Data extracted from a collection

◇ ◇ ◇ ◇ ◇

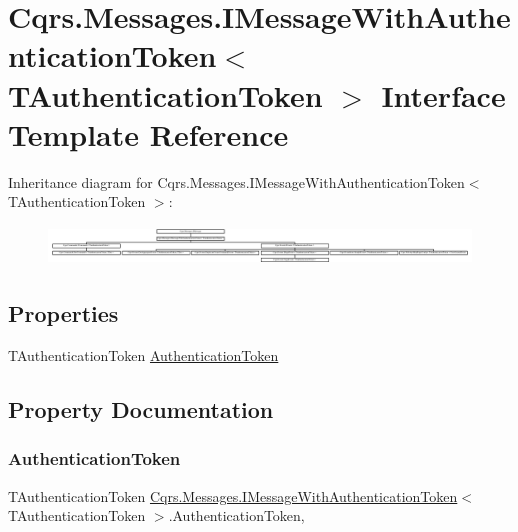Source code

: \hypertarget{interfaceCqrs_1_1Messages_1_1IMessageWithAuthenticationToken}{}\section{Cqrs.\+Messages.\+I\+Message\+With\+Authentication\+Token$<$ T\+Authentication\+Token $>$ Interface Template Reference}
\label{interfaceCqrs_1_1Messages_1_1IMessageWithAuthenticationToken}
Inheritance diagram for Cqrs.\+Messages.\+I\+Message\+With\+Authentication\+Token$<$ T\+Authentication\+Token $>$\+:\begin{figure}[H]
\begin{center}
\leavevmode
\includegraphics[height=1.041667cm]{interfaceCqrs_1_1Messages_1_1IMessageWithAuthenticationToken}
\end{center}
\end{figure}
\subsection*{Properties}
\begin{DoxyCompactItemize}
\item 
T\+Authentication\+Token \hyperlink{interfaceCqrs_1_1Messages_1_1IMessageWithAuthenticationToken_ac80645a12251d6d8766b0ee18e0386f1_ac80645a12251d6d8766b0ee18e0386f1}{Authentication\+Token}
\end{DoxyCompactItemize}


\subsection{Property Documentation}
\mbox{\label{interfaceCqrs_1_1Messages_1_1IMessageWithAuthenticationToken_ac80645a12251d6d8766b0ee18e0386f1_ac80645a12251d6d8766b0ee18e0386f1}} 
\subsubsection{\texorpdfstring{Authentication\+Token}{AuthenticationToken}}
{\footnotesize\ttfamily T\+Authentication\+Token \hyperlink{interfaceCqrs_1_1Messages_1_1IMessageWithAuthenticationToken}{Cqrs.\+Messages.\+I\+Message\+With\+Authentication\+Token}$<$ T\+Authentication\+Token $>$.Authentication\+Token\hspace{0.3cm}{\ttfamily [get]}, {\ttfamily [set]}}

◇ ◇ ◇ ◇ ◇

## THE PROBLEM
Please go over the data above and copy each line with "begin" in it.

## TASK RESULT
Inheritance diagram for Cqrs.\+Messages.\+I\+Message\+With\+Authentication\+Token$<$ T\+Authentication\+Token $>$\+:\begin{figure}[H]
\begin{center}
\begin{DoxyCompactItemize}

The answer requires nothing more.